Focus your tuning budget on the top parameters. A carefully tuned learning_rate and n_estimators with default values for everything else often comes within a few percent of an exhaustively tuned model.

The Fundamental Rule

Tune on validation, evaluate on test. Never reverse this.

Every time you use test set performance to make a tuning decision, you introduce leakage: the test set is no longer an independent estimate of generalization. The more decisions you make based on test set performance, the more optimistic your reported results become.

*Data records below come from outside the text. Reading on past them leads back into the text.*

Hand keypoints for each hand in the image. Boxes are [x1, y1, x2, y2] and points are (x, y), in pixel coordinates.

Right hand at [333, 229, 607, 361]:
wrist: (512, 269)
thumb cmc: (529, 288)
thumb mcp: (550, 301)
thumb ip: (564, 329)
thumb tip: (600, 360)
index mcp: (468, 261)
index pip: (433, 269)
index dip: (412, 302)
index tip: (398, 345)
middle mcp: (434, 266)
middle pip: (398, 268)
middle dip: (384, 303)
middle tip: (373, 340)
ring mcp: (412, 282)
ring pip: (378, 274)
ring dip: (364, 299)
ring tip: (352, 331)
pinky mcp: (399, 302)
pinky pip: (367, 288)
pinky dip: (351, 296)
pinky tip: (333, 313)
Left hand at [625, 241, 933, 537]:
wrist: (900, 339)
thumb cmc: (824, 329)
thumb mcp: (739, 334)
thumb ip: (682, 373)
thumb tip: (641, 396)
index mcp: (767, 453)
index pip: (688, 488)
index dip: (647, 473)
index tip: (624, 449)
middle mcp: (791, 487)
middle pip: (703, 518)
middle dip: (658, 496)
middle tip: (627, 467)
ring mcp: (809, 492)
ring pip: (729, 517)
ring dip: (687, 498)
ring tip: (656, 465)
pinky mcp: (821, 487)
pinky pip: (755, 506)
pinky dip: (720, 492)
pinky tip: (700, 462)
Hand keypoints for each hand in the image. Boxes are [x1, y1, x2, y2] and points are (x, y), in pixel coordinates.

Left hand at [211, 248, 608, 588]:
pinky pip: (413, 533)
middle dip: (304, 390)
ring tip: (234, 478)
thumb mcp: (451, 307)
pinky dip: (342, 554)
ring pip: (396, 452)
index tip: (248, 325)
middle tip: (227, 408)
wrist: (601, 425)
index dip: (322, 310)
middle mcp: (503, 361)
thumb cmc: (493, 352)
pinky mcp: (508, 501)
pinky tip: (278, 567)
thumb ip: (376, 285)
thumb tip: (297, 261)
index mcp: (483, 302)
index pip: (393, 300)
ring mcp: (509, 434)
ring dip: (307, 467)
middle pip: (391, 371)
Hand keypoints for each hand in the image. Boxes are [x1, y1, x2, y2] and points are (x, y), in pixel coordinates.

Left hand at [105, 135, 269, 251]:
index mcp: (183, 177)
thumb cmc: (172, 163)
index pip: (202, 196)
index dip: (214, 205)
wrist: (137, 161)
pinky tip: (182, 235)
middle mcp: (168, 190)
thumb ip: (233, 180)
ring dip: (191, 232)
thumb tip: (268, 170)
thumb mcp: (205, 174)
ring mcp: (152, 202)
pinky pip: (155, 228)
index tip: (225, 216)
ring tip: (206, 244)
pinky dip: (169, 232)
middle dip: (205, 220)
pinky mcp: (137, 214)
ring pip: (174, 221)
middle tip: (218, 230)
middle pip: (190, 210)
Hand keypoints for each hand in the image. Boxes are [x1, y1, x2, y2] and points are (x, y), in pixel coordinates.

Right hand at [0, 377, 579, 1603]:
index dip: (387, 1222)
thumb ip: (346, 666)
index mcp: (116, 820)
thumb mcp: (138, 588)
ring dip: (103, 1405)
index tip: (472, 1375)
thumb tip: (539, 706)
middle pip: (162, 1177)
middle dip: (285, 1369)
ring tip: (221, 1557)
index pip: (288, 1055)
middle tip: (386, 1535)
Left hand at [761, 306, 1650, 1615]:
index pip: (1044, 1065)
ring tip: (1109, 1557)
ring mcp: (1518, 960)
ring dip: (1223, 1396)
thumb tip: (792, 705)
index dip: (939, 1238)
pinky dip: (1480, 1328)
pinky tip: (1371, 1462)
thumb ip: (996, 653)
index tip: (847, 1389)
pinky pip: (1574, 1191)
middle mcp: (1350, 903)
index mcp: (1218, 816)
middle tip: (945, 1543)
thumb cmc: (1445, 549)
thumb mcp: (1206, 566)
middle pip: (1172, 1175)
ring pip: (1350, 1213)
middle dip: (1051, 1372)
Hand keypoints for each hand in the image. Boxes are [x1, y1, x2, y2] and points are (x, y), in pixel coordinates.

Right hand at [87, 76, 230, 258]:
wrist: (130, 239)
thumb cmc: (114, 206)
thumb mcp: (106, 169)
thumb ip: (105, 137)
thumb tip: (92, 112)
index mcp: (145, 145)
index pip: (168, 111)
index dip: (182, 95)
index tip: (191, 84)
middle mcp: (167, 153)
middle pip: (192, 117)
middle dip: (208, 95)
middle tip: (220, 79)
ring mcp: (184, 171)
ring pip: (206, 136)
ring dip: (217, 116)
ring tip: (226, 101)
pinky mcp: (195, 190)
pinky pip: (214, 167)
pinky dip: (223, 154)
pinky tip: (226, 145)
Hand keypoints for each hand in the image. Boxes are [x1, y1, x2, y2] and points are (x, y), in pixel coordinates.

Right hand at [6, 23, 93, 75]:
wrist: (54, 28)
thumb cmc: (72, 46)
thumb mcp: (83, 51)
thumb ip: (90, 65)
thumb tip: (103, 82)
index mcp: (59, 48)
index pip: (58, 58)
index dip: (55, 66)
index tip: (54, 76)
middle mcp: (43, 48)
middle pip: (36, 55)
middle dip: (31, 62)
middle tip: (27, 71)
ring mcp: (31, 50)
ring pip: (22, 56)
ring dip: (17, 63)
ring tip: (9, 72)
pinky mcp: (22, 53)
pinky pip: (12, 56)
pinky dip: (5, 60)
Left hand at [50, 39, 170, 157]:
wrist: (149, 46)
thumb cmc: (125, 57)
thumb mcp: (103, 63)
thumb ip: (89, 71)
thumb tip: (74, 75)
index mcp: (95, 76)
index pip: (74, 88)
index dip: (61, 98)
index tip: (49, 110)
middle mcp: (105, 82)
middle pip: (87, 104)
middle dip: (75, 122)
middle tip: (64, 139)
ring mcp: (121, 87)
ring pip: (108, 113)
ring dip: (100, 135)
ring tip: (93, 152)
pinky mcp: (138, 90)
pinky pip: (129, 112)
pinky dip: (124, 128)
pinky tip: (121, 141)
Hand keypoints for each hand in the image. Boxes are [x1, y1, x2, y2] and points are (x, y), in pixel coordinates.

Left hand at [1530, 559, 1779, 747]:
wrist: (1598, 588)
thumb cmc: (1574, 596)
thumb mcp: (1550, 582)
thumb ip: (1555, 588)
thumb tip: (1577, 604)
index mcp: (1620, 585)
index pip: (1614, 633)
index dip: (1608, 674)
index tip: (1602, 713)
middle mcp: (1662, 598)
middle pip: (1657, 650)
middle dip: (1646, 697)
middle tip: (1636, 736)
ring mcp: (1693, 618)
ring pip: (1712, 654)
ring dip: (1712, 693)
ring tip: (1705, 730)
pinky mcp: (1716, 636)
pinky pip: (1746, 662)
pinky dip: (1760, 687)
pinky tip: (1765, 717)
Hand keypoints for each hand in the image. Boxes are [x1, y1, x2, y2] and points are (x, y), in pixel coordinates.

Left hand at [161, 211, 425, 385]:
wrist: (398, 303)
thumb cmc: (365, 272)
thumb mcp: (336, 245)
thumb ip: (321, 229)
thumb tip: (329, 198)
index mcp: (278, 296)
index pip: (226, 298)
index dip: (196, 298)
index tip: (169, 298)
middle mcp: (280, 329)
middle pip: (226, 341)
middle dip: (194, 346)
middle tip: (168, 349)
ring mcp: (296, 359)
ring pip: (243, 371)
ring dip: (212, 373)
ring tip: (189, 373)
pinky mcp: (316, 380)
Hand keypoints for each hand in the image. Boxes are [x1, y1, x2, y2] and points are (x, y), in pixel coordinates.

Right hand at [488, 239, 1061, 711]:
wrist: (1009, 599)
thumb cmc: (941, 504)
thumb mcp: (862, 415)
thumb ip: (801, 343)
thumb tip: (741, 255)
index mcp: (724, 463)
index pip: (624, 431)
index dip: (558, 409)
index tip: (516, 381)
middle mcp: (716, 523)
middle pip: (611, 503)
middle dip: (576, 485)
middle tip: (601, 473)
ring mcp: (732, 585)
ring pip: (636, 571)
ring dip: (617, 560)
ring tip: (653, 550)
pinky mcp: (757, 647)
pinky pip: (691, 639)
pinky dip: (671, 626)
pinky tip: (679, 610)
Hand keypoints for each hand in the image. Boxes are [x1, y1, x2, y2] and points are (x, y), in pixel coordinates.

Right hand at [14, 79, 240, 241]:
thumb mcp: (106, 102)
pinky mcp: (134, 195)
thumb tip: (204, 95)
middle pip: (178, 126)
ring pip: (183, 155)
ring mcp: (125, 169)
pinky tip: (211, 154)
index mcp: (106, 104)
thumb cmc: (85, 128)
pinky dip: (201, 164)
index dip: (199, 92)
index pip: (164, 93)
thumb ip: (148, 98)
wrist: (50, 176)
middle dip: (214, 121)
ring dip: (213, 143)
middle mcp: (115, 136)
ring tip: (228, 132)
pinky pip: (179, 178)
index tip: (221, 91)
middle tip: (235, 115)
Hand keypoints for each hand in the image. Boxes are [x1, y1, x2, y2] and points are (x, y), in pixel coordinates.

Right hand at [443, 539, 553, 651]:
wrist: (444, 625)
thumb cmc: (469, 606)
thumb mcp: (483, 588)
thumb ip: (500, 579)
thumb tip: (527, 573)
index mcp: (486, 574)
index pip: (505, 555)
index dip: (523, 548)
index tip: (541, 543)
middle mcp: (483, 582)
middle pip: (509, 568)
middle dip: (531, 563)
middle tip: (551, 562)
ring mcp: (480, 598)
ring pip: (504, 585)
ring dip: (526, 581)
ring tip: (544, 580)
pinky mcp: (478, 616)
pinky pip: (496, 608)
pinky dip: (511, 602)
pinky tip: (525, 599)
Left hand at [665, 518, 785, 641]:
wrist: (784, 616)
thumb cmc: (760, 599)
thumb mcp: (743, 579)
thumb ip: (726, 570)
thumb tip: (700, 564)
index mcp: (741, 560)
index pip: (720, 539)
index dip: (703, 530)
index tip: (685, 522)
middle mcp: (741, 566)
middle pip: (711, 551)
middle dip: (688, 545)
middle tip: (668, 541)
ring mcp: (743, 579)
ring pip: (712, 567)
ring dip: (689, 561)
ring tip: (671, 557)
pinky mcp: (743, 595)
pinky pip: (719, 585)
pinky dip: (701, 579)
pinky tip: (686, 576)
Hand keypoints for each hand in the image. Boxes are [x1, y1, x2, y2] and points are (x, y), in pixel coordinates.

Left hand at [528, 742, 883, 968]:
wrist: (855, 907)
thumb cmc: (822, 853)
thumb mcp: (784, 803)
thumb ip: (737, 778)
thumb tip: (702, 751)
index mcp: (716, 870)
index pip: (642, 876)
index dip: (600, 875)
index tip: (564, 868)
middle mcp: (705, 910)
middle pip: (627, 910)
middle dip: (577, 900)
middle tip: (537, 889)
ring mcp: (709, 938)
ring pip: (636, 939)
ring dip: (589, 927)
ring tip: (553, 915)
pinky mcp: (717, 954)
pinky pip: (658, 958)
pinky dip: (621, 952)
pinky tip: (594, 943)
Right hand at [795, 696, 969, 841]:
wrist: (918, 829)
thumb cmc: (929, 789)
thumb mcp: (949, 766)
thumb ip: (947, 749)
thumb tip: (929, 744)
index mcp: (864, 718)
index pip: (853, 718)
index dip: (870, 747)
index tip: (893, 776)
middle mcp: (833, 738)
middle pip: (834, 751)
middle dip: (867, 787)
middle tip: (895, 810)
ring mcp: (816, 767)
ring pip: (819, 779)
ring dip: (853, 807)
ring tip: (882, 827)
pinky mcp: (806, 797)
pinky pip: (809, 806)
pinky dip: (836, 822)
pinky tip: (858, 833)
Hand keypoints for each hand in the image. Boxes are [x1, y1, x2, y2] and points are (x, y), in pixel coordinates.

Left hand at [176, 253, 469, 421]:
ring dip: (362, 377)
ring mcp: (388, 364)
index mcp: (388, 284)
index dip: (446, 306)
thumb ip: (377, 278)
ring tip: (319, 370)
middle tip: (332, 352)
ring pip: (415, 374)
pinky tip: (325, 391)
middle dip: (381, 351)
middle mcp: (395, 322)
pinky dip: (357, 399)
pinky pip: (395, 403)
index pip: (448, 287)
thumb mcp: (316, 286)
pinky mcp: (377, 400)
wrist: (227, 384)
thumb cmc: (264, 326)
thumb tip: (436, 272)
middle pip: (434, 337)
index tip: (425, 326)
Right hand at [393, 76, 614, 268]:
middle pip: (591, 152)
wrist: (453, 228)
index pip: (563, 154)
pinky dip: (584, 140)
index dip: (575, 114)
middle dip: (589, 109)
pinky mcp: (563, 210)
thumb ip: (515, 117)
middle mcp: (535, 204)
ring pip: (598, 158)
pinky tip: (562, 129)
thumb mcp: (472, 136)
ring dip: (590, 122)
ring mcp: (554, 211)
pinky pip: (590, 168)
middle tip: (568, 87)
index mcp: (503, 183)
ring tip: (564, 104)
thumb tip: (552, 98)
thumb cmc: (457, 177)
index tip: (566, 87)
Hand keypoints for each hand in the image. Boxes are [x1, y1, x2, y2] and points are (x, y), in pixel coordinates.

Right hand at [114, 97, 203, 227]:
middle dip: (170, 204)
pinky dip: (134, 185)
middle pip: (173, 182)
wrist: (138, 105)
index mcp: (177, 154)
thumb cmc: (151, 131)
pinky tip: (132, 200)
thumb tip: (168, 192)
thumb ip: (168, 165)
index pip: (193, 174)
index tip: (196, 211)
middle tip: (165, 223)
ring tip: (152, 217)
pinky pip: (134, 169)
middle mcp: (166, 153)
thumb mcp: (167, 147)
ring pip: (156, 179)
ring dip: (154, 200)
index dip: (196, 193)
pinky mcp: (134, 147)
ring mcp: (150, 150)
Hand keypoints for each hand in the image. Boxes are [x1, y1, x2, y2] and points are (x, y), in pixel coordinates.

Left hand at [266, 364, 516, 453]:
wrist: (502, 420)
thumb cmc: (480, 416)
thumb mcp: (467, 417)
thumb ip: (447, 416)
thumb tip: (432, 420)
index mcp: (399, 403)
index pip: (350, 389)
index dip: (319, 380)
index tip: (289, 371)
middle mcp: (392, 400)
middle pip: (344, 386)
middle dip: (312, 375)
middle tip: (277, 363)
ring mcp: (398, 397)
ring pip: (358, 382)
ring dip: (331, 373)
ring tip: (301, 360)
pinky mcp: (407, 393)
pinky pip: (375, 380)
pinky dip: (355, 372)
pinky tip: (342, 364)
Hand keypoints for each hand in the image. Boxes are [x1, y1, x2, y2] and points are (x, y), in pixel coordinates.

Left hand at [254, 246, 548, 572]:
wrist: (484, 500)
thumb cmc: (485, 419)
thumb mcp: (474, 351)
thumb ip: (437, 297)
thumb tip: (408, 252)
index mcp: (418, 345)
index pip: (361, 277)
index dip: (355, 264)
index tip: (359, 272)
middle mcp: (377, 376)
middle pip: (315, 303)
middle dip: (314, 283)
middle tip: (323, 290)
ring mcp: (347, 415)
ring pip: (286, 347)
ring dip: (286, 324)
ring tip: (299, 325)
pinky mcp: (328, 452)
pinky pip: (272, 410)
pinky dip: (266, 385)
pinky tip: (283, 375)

The validation set is the correct place for all tuning decisions. When using cross-validation for tuning, the inner fold is the validation set; the outer fold (or a separate holdout) is the test set.

Over-Tuning: Overfitting to the Validation Set

This is a real phenomenon, and it's subtle. After running 500 hyperparameter trials on the same validation set, you've effectively searched over 500 configurations and reported the best. The best configuration likely exploits random variation in that specific validation set — not true generalization.

Signs of over-tuning: - Validation performance increases smoothly with tuning iterations, but a fresh test set shows much lower performance - The "optimal" hyperparameters are at extreme values (max or min of your search range), suggesting the range is wrong or the signal is noise

Mitigations: - Use nested cross-validation: tune in the inner loop, evaluate in the outer loop - Limit tuning iterations to a reasonable budget (50–200 trials) - Reserve the test set for final evaluation only — run it once

Early Stopping as a Special Case

For gradient-boosted trees and neural networks, n_estimators (or n_epochs) is a hyperparameter that can be tuned dynamically via early stopping: train until validation performance stops improving, then use the model at that checkpoint.

model = XGBClassifier(n_estimators=1000, learning_rate=0.05)
model.fit(
    X_train, y_train,
    eval_set=[(X_val, y_val)],
    early_stopping_rounds=50,
    verbose=False,
)
# model.best_iteration gives the optimal n_estimators

This is efficient: you don't need to search over n_estimators separately. Set it high, let early stopping find the right value, and tune other hyperparameters around it.

Hyperparameter tuning is search, not magic. The goal is not to find the globally optimal configuration — it's to find a configuration that generalizes reliably, found through a process that doesn't accidentally overfit to evaluation data in the process.